| Provided text |
2.5 Advantages and limitations of the measurement methods exploited
Main advantages of the two measurement methods used in this study can be outlined below. Both methods are non-intrusive, which is critically important in both theoretical study and practical applications. Non-intrusiveness eliminates any possible effects of the measuring probes on the two-phase flow field which is potentially highly affected by the existence of any inserted objects. In practical applications, it is of considerable difficulty to insert measuring probes in any working systems, especially in industrially extreme conditions. Furthermore, both methods can provide spatially-distributed data which is of significant importance in study of fluid flow in general, and of two-phase flow in particular.
Presently, major limitations of the UVP method can appear when the method is applied in practical situations, such as measurement of existing flow systems etc. The reason is that UVP method requires ultrasonic reflectors in the flow field. In working flow systems in practice, ultrasonic reflectors in the fluid flow might be lacking. This problem can be solved by generating cavitation bubbles with the use of a non-intrusive ultrasonic generator [16]. In this technique, careful investigation needs to be carried out regarding the effects of the appearance of cavitation bubbles on the flow characteristics/parameters. Besides, obviously, the digital optical imaging requires an optical window and transparent working fluid in order to capture the flow image. In some practical flow systems, satisfying this requirement might also be difficult.
3.1 Experimental flow loop
A test flow loop has been set up as schematically shown in Figure 4 where 1: floor tank; 2: water flow-rate controlling valve; 3: bubble generator; 4: test pipe of 50 mm I.D. and made of transparent acrylic material; 5, 9: overflow weirs; 6: water pump; 7: bypass valves; 8: pipe for water supply to the upper tank; 10: upper tank; 11: water box; 12: multi-wave TDX (Japan Probe Co. Ltd.); 13, 15: drainage pipes; 14: water drainage valves; 16: air compressor; 17: air flow-rate controlling valve; 18: air flow-rate regulator (Cole Parmer Co. Ltd.); 19: float valve for air flow-rate measurement (Tokyo Keiso Co. Ltd.); 20: P/R (JSR Ultrasonics Co. Ltd.); 21: PC, ADC (National Instrument Co. Ltd.) and signal processing software etc.; 22: water flow-meter (Aichi Tokei Co. Ltd.); 24: High speed camera; 25: Light source; 26: PC for image acquisition and processing. Various two-phase flow regimes including bubbly flow, slug flow, annular flow etc. can be generated in the loop.

| Dataset excerpt |
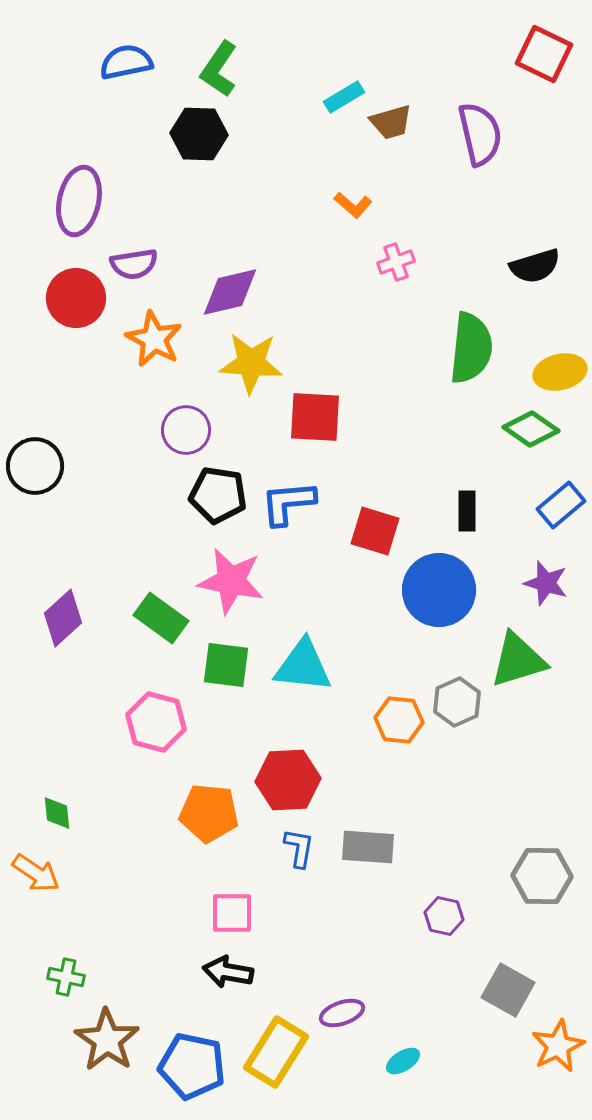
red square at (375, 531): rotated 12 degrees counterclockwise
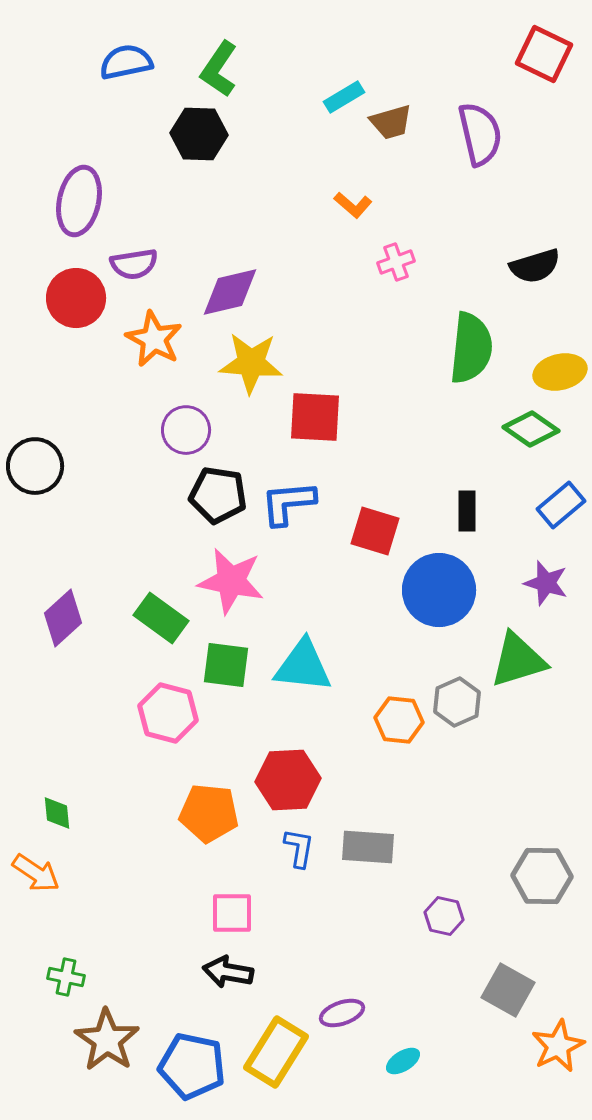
pink hexagon at (156, 722): moved 12 px right, 9 px up
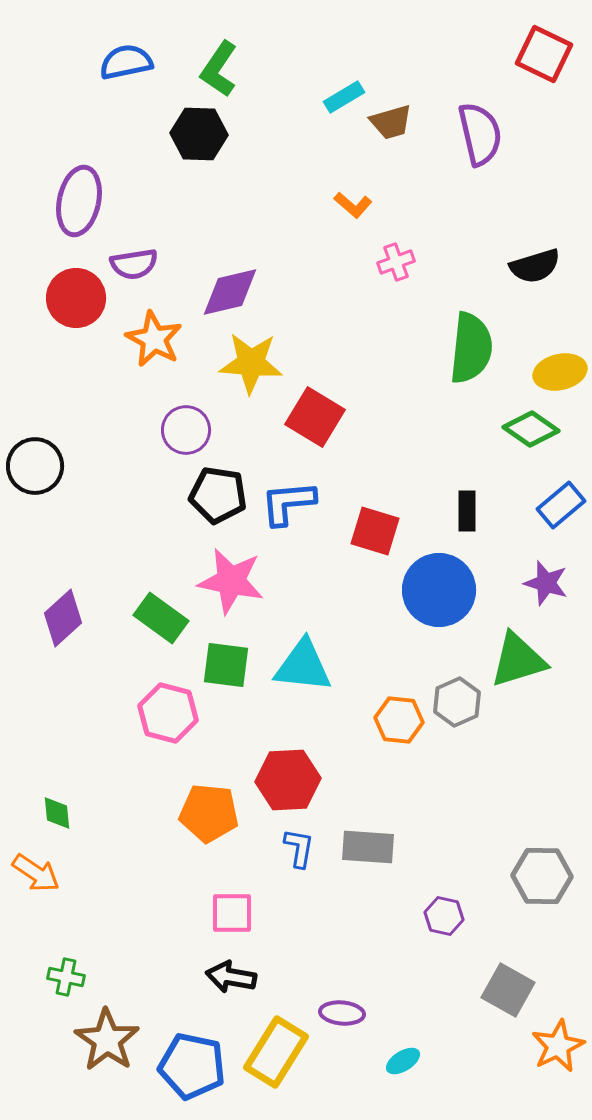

| The tasks |
1) Copy the stretch of the two-phase flow text from "Presently, major limitations" through "also be difficult.".
2) Carry on the two-phase flow measurement text, starting right after its last sentence.

| Answers |
1)
Presently, major limitations of the UVP method can appear when the method is applied in practical situations, such as measurement of existing flow systems etc. The reason is that UVP method requires ultrasonic reflectors in the flow field. In working flow systems in practice, ultrasonic reflectors in the fluid flow might be lacking. This problem can be solved by generating cavitation bubbles with the use of a non-intrusive ultrasonic generator [16]. In this technique, careful investigation needs to be carried out regarding the effects of the appearance of cavitation bubbles on the flow characteristics/parameters. Besides, obviously, the digital optical imaging requires an optical window and transparent working fluid in order to capture the flow image. In some practical flow systems, satisfying this requirement might also be difficult.

2)
Though the bubbly counter-current flow that can be generated in the flow loop can be useful in theoretical study of two-phase flow, and can exist in some practical situations such as in one of the cooling modes in many power-generation facilities, bubbly co-current flow can be of highly significant importance as well. In these systems, the cooling water is pumped upward in cooling pipes/towers. At the same time, generated vapor bubbles also rise upward in the water flow. Hence a co-current bubbly flow usually exists in these flow systems. However, at present state, the flow loop has not yet been fully instrumented to be able to generate both bubbly counter-current and co-current flows in the test pipe. The extension of the flow loop has been fully planned but obviously needs further installation effort.
Figure 4. Experimental flow loop
3.2 Flow configuration and experimental settings
Bubbly counter-current flow in the test pipe (see Figure 4) has been measured at the fully developed regime and with varied liquid and gas superficial velocities. Liquid flows downward meanwhile bubbles rise upwards. Nylon power of 80 μm average diameter is used as ultrasonic reflectors for the UVP measurement of the liquid phase. Measurements are carried out for the flow conditions and measurement setups shown in Tables 2-4. For each measurement, 10,000 instantaneous velocity profiles of each phase are obtained. At the same time, the flow field is imaged and recorded.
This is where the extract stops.